Extracted records
● ● ● ●
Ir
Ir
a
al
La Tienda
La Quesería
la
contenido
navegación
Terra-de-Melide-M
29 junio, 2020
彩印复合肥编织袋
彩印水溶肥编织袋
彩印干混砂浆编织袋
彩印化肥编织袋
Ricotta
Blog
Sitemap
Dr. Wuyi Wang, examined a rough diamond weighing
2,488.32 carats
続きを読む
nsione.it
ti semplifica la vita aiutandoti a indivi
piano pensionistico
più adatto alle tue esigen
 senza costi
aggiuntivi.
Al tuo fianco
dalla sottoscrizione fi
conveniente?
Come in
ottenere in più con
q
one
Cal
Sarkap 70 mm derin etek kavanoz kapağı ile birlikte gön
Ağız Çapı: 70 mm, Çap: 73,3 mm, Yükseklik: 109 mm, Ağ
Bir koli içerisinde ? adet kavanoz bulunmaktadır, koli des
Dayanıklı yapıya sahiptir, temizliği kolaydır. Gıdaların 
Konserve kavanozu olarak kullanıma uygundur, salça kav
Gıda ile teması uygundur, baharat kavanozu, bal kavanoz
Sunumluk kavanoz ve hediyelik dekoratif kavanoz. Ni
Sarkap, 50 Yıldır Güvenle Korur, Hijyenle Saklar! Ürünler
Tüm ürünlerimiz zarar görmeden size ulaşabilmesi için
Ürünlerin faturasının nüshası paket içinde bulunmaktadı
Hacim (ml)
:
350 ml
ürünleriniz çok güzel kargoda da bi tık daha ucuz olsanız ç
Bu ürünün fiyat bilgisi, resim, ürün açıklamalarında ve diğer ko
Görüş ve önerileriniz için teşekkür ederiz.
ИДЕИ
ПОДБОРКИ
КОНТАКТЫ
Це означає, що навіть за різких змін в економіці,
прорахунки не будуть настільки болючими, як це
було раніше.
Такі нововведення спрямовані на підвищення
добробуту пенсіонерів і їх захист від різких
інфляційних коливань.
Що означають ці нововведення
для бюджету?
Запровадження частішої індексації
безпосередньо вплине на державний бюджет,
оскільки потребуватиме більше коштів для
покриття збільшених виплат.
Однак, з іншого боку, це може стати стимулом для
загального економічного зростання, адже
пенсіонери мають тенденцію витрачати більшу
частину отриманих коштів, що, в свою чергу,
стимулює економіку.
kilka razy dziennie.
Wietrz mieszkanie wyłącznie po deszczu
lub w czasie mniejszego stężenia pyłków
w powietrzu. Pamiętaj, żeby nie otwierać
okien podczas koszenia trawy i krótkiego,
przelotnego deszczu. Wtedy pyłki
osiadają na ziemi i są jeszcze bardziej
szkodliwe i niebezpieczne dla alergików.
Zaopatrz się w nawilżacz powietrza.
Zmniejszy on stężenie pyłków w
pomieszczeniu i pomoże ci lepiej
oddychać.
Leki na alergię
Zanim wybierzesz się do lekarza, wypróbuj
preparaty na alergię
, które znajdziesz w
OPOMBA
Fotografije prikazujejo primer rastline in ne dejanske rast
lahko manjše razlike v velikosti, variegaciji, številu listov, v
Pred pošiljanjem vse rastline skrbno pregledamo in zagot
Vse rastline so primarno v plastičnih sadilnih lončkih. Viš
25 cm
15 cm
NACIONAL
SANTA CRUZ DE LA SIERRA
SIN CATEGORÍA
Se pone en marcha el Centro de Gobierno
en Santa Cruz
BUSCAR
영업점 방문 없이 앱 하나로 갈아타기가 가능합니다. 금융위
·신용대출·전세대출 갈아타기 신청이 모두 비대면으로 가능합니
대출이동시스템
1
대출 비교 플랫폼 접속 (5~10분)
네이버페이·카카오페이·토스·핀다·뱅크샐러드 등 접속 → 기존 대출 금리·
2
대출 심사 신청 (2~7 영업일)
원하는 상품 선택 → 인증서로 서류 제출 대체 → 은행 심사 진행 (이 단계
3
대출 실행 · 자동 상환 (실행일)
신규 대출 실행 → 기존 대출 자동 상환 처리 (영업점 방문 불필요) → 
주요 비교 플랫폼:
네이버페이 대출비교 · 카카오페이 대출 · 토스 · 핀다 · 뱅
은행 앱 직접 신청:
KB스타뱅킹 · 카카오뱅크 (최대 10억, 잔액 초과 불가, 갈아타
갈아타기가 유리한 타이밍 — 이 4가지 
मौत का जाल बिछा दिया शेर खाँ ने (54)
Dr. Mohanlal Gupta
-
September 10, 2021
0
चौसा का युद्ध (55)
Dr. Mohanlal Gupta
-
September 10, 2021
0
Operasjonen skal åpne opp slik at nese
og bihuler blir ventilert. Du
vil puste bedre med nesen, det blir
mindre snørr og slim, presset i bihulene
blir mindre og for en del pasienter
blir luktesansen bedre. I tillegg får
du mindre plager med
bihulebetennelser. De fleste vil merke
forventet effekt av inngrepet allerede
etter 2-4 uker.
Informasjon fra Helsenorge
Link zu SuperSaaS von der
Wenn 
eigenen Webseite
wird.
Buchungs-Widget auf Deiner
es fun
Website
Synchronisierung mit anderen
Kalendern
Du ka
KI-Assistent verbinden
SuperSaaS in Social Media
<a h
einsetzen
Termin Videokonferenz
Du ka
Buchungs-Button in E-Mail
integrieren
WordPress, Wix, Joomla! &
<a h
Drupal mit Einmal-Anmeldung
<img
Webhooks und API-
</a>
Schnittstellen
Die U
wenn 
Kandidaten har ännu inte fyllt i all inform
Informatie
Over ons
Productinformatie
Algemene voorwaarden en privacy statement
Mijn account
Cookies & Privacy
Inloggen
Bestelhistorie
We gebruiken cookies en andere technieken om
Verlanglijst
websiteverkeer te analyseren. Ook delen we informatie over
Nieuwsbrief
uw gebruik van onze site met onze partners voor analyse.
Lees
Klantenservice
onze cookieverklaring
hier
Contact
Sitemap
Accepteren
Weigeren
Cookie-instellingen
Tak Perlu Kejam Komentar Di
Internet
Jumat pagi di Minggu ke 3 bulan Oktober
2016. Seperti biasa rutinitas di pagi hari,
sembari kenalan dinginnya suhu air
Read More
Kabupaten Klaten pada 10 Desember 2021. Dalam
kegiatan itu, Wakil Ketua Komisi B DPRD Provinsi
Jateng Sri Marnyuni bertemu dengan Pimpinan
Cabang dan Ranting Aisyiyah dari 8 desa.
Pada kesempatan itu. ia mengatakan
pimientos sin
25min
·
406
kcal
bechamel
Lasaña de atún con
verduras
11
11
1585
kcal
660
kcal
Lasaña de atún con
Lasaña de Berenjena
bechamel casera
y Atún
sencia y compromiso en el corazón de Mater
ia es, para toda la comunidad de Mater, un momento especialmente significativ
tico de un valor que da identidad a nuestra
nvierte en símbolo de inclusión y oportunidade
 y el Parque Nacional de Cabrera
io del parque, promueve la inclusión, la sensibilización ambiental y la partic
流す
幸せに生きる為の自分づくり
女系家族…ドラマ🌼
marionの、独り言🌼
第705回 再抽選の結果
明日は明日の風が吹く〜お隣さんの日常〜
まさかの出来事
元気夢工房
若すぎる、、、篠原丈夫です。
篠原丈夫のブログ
● ● ● ●
| EXERCISE |
Copy each entry exactly, leaving every line as it is.

| EXERCISE OUTPUT |
Ir
Ir
a
al
La Tienda
La Quesería
la
contenido
navegación
Terra-de-Melide-M
29 junio, 2020
彩印复合肥编织袋
彩印水溶肥编织袋
彩印干混砂浆编织袋
彩印化肥编织袋
Ricotta
Blog
Sitemap
Dr. Wuyi Wang, examined a rough diamond weighing
2,488.32 carats
続きを読む
nsione.it
ti semplifica la vita aiutandoti a indivi
piano pensionistico
più adatto alle tue esigen
 senza costi
aggiuntivi.
Al tuo fianco
dalla sottoscrizione fi
conveniente?
Come in
ottenere in più con
q
one
Cal
Sarkap 70 mm derin etek kavanoz kapağı ile birlikte gön
Ağız Çapı: 70 mm, Çap: 73,3 mm, Yükseklik: 109 mm, Ağ
Bir koli içerisinde ? adet kavanoz bulunmaktadır, koli des
Dayanıklı yapıya sahiptir, temizliği kolaydır. Gıdaların 
Konserve kavanozu olarak kullanıma uygundur, salça kav
Gıda ile teması uygundur, baharat kavanozu, bal kavanoz
Sunumluk kavanoz ve hediyelik dekoratif kavanoz. Ni
Sarkap, 50 Yıldır Güvenle Korur, Hijyenle Saklar! Ürünler
Tüm ürünlerimiz zarar görmeden size ulaşabilmesi için
Ürünlerin faturasının nüshası paket içinde bulunmaktadı
Hacim (ml)
:
350 ml
ürünleriniz çok güzel kargoda da bi tık daha ucuz olsanız ç
Bu ürünün fiyat bilgisi, resim, ürün açıklamalarında ve diğer ko
Görüş ve önerileriniz için teşekkür ederiz.
ИДЕИ
ПОДБОРКИ
КОНТАКТЫ
Це означає, що навіть за різких змін в економіці,
прорахунки не будуть настільки болючими, як це
було раніше.
Такі нововведення спрямовані на підвищення
добробуту пенсіонерів і їх захист від різких
інфляційних коливань.
Що означають ці нововведення
для бюджету?
Запровадження частішої індексації
безпосередньо вплине на державний бюджет,
оскільки потребуватиме більше коштів для
покриття збільшених виплат.
Однак, з іншого боку, це може стати стимулом для
загального економічного зростання, адже
пенсіонери мають тенденцію витрачати більшу
частину отриманих коштів, що, в свою чергу,
стимулює економіку.
kilka razy dziennie.
Wietrz mieszkanie wyłącznie po deszczu
lub w czasie mniejszego stężenia pyłków
w powietrzu. Pamiętaj, żeby nie otwierać
okien podczas koszenia trawy i krótkiego,
przelotnego deszczu. Wtedy pyłki
osiadają na ziemi i są jeszcze bardziej
szkodliwe i niebezpieczne dla alergików.
Zaopatrz się w nawilżacz powietrza.
Zmniejszy on stężenie pyłków w
pomieszczeniu i pomoże ci lepiej
oddychać.
Leki na alergię
Zanim wybierzesz się do lekarza, wypróbuj
preparaty na alergię
, które znajdziesz w
OPOMBA
Fotografije prikazujejo primer rastline in ne dejanske rast
lahko manjše razlike v velikosti, variegaciji, številu listov, v
Pred pošiljanjem vse rastline skrbno pregledamo in zagot
Vse rastline so primarno v plastičnih sadilnih lončkih. Viš
25 cm
15 cm
NACIONAL
SANTA CRUZ DE LA SIERRA
SIN CATEGORÍA
Se pone en marcha el Centro de Gobierno
en Santa Cruz
BUSCAR
영업점 방문 없이 앱 하나로 갈아타기가 가능합니다. 금융위
·신용대출·전세대출 갈아타기 신청이 모두 비대면으로 가능합니
대출이동시스템
1
대출 비교 플랫폼 접속 (5~10분)
네이버페이·카카오페이·토스·핀다·뱅크샐러드 등 접속 → 기존 대출 금리·
2
대출 심사 신청 (2~7 영업일)
원하는 상품 선택 → 인증서로 서류 제출 대체 → 은행 심사 진행 (이 단계
3
대출 실행 · 자동 상환 (실행일)
신규 대출 실행 → 기존 대출 자동 상환 처리 (영업점 방문 불필요) → 
주요 비교 플랫폼:
네이버페이 대출비교 · 카카오페이 대출 · 토스 · 핀다 · 뱅
은행 앱 직접 신청:
KB스타뱅킹 · 카카오뱅크 (최대 10억, 잔액 초과 불가, 갈아타
갈아타기가 유리한 타이밍 — 이 4가지 
मौत का जाल बिछा दिया शेर खाँ ने (54)
Dr. Mohanlal Gupta
-
September 10, 2021
0
चौसा का युद्ध (55)
Dr. Mohanlal Gupta
-
September 10, 2021
0
Operasjonen skal åpne opp slik at nese
og bihuler blir ventilert. Du
vil puste bedre med nesen, det blir
mindre snørr og slim, presset i bihulene
blir mindre og for en del pasienter
blir luktesansen bedre. I tillegg får
du mindre plager med
bihulebetennelser. De fleste vil merke
forventet effekt av inngrepet allerede
etter 2-4 uker.
Informasjon fra Helsenorge
Link zu SuperSaaS von der
Wenn 
eigenen Webseite
wird.
Buchungs-Widget auf Deiner
es fun
Website
Synchronisierung mit anderen
Kalendern
Du ka
KI-Assistent verbinden
SuperSaaS in Social Media
<a h
einsetzen
Termin Videokonferenz
Du ka
Buchungs-Button in E-Mail
integrieren
WordPress, Wix, Joomla! &
<a h
Drupal mit Einmal-Anmeldung
<img
Webhooks und API-
</a>
Schnittstellen
Die U
wenn 
Kandidaten har ännu inte fyllt i all inform
Informatie
Over ons
Productinformatie
Algemene voorwaarden en privacy statement
Mijn account
Cookies & Privacy
Inloggen
Bestelhistorie
We gebruiken cookies en andere technieken om
Verlanglijst
websiteverkeer te analyseren. Ook delen we informatie over
Nieuwsbrief
uw gebruik van onze site met onze partners voor analyse.
Lees
Klantenservice
onze cookieverklaring
hier
Contact
Sitemap
Accepteren
Weigeren
Cookie-instellingen
Tak Perlu Kejam Komentar Di
Internet
Jumat pagi di Minggu ke 3 bulan Oktober
2016. Seperti biasa rutinitas di pagi hari,
sembari kenalan dinginnya suhu air
Read More
Kabupaten Klaten pada 10 Desember 2021. Dalam
kegiatan itu, Wakil Ketua Komisi B DPRD Provinsi
Jateng Sri Marnyuni bertemu dengan Pimpinan
Cabang dan Ranting Aisyiyah dari 8 desa.
Pada kesempatan itu. ia mengatakan
pimientos sin
25min
·
406
kcal
bechamel
Lasaña de atún con
verduras
11
11
1585
kcal
660
kcal
Lasaña de atún con
Lasaña de Berenjena
bechamel casera
y Atún
sencia y compromiso en el corazón de Mater
ia es, para toda la comunidad de Mater, un momento especialmente significativ
tico de un valor que da identidad a nuestra
nvierte en símbolo de inclusión y oportunidade
 y el Parque Nacional de Cabrera
io del parque, promueve la inclusión, la sensibilización ambiental y la partic
流す
幸せに生きる為の自分づくり
女系家族…ドラマ🌼
marionの、独り言🌼
第705回 再抽選の結果
明日は明日の風が吹く〜お隣さんの日常〜
まさかの出来事
元気夢工房
若すぎる、、、篠原丈夫です。
篠原丈夫のブログ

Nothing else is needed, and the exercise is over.